>>>

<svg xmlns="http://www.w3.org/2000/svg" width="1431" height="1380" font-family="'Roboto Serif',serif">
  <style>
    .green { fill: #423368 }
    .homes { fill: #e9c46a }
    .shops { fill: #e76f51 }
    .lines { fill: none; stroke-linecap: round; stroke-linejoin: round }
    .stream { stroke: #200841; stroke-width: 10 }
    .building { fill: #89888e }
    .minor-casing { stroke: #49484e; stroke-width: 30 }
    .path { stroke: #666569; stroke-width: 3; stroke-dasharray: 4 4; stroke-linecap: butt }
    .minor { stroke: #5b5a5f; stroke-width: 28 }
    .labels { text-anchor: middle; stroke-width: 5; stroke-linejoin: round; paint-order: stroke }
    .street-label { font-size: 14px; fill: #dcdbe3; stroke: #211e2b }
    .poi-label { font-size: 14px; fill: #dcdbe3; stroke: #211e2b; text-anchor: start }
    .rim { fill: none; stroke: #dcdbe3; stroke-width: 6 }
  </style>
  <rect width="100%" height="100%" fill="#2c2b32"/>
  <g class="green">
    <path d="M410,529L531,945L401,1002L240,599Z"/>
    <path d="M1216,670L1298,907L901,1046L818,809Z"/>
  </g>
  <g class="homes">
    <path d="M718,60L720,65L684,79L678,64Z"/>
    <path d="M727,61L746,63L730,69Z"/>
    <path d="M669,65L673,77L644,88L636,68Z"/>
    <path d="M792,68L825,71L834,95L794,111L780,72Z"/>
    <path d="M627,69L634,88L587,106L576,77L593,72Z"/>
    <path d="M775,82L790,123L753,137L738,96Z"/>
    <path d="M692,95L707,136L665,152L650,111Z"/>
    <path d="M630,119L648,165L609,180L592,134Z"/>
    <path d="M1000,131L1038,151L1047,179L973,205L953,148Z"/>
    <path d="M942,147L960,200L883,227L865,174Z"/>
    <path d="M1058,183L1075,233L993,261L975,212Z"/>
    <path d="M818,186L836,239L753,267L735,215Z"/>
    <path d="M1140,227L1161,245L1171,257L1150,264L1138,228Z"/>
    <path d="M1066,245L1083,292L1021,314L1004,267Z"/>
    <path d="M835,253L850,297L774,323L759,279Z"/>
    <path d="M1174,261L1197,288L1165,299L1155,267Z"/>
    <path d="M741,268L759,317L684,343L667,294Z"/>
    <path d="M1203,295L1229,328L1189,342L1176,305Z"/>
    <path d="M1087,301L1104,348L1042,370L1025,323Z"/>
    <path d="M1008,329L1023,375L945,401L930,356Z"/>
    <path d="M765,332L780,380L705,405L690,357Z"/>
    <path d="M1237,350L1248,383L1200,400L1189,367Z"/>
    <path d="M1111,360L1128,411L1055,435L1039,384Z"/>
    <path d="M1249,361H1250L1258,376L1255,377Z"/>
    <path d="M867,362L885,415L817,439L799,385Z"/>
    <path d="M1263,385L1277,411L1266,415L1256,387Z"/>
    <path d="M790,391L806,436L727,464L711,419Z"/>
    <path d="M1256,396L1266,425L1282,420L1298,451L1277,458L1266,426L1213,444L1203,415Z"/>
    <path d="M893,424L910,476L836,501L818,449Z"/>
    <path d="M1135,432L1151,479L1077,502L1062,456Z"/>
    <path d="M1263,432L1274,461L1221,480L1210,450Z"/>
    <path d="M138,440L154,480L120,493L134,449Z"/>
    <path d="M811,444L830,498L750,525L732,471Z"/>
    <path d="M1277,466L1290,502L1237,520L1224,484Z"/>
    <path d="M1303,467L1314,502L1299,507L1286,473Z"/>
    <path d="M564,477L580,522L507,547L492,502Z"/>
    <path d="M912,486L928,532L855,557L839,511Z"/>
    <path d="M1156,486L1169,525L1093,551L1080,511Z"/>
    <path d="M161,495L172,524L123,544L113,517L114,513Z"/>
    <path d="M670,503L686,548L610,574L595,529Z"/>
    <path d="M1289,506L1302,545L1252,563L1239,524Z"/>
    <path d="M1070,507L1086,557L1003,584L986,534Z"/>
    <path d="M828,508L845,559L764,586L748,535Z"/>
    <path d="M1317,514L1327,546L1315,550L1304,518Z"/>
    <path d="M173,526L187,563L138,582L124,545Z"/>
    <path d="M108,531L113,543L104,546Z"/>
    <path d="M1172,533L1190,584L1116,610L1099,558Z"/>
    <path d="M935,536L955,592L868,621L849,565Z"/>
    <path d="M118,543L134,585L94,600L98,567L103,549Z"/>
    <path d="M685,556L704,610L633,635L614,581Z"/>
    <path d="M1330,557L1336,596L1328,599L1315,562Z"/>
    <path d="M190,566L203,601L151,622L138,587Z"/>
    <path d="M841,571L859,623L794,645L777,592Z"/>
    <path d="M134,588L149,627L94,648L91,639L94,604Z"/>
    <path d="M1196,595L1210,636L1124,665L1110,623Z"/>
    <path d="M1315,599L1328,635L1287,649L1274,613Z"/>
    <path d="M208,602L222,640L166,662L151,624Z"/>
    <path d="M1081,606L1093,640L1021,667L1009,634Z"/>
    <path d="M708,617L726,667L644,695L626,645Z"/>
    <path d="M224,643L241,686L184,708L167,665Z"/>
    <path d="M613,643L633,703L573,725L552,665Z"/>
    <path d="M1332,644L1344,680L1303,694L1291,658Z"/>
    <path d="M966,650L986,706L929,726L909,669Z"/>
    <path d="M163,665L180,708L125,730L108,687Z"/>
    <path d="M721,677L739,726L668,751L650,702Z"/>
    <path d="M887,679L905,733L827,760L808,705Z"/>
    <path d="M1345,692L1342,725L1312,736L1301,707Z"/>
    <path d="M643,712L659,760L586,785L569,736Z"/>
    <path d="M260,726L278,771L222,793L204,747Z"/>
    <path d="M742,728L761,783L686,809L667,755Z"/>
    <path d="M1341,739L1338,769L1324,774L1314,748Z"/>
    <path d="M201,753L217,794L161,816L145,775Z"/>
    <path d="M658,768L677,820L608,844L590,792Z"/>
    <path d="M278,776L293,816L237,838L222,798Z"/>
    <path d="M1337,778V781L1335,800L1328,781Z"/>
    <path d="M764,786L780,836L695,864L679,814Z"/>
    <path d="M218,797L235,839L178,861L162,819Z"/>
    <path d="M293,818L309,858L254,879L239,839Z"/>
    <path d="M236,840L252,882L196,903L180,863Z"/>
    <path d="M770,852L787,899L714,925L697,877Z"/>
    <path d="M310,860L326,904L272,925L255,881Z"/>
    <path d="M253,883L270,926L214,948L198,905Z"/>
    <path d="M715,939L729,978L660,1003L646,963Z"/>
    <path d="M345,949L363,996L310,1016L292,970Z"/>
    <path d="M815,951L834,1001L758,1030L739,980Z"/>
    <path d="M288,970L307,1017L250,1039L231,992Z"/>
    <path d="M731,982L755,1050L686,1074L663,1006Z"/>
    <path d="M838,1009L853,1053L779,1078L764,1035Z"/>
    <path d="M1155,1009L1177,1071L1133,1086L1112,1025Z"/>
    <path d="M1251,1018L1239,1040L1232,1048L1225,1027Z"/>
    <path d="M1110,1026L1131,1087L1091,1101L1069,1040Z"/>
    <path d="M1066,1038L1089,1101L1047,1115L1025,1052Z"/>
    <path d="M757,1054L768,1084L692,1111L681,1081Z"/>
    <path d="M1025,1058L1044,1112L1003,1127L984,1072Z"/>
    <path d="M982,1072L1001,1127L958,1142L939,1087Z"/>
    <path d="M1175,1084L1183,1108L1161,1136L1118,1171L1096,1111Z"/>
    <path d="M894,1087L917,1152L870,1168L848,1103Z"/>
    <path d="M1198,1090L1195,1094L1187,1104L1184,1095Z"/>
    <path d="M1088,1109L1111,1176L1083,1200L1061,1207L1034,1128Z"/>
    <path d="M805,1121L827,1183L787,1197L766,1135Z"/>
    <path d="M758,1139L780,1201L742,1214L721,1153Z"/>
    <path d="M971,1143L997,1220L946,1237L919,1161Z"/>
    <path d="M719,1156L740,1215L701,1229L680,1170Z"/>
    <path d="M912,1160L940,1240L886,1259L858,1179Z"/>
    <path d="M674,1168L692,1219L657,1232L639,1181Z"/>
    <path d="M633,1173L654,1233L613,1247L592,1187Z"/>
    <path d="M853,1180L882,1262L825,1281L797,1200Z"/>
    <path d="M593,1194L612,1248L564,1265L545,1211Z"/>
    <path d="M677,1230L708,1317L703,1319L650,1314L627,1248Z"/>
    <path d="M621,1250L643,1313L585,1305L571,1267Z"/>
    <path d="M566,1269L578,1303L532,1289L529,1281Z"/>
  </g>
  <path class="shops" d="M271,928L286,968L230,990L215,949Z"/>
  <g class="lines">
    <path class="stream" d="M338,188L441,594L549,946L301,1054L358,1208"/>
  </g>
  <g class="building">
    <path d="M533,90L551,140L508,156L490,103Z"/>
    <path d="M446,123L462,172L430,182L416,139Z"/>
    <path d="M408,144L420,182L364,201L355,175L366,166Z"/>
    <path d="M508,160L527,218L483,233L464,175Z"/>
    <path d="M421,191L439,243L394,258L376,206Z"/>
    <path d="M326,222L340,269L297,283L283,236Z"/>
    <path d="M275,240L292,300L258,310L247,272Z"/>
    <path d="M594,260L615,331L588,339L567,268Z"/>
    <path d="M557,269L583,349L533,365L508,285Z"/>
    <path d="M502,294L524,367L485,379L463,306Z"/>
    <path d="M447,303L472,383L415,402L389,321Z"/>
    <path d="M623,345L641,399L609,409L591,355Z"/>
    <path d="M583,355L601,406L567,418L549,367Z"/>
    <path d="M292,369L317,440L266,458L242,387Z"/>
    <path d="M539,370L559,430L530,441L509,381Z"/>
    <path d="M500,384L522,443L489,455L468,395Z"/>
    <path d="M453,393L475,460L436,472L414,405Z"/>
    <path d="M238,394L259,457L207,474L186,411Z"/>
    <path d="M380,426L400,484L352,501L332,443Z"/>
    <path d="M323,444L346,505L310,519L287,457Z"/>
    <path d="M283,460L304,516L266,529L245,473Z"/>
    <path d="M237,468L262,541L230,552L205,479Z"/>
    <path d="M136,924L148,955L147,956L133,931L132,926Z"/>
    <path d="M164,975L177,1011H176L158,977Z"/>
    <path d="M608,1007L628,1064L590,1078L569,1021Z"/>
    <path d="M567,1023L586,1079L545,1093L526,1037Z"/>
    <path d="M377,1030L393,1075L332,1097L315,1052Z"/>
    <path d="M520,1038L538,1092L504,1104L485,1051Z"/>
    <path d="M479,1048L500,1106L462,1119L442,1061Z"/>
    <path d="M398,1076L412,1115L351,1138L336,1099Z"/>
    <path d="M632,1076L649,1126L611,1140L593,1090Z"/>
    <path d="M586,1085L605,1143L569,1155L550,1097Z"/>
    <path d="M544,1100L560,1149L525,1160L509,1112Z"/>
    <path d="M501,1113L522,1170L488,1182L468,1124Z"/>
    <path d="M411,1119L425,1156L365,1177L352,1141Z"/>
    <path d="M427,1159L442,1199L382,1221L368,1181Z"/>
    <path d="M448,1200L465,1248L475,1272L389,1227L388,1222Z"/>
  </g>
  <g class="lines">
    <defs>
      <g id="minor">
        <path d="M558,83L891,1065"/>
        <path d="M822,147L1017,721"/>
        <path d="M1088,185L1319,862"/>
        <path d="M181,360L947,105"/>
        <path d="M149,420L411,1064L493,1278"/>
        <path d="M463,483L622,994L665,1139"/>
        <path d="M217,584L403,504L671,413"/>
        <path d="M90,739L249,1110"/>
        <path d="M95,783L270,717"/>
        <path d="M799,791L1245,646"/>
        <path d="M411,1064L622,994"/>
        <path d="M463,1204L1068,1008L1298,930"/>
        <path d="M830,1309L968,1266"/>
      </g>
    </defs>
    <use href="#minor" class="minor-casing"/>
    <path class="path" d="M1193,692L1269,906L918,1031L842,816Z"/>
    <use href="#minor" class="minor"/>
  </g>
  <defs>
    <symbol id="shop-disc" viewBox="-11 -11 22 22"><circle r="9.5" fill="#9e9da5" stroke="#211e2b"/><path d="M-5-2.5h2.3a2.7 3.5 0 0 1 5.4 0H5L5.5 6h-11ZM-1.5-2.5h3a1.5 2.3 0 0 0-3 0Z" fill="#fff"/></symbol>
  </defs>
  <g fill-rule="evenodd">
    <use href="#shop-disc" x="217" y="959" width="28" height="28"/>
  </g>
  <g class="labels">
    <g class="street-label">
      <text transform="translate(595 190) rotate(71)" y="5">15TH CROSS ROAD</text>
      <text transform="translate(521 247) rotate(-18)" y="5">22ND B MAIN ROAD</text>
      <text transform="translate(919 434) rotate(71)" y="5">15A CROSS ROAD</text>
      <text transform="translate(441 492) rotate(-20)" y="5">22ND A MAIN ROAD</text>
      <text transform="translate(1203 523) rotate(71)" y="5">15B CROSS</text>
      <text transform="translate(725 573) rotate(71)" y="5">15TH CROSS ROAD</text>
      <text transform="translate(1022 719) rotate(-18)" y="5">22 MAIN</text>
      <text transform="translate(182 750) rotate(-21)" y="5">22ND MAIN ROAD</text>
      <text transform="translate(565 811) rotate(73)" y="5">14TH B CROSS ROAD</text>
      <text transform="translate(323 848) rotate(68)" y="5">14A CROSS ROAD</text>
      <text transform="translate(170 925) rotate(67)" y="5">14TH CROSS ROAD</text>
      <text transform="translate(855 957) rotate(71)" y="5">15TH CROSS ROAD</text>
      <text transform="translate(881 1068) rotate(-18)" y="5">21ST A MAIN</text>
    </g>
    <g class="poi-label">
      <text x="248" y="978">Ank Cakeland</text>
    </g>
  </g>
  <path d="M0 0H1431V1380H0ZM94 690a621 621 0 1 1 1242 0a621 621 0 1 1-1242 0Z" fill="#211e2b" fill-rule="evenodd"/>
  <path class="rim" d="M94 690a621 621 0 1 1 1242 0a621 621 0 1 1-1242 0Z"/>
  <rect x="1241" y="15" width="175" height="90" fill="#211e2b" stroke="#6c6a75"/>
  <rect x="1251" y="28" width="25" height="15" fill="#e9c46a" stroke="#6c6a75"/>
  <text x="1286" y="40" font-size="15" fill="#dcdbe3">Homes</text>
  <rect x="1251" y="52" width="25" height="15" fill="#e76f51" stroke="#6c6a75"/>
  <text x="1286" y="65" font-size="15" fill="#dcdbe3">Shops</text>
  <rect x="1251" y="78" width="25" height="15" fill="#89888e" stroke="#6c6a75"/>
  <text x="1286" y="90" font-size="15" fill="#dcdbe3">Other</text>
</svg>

<<<

= Exercise instructions =
For each line in the records that holds "CROSS", show that line as it stands.

= Response =
      <text transform="translate(595 190) rotate(71)" y="5">15TH CROSS ROAD</text>
      <text transform="translate(919 434) rotate(71)" y="5">15A CROSS ROAD</text>
      <text transform="translate(1203 523) rotate(71)" y="5">15B CROSS</text>
      <text transform="translate(725 573) rotate(71)" y="5">15TH CROSS ROAD</text>
      <text transform="translate(565 811) rotate(73)" y="5">14TH B CROSS ROAD</text>
      <text transform="translate(323 848) rotate(68)" y="5">14A CROSS ROAD</text>
      <text transform="translate(170 925) rotate(67)" y="5">14TH CROSS ROAD</text>
      <text transform="translate(855 957) rotate(71)" y="5">15TH CROSS ROAD</text>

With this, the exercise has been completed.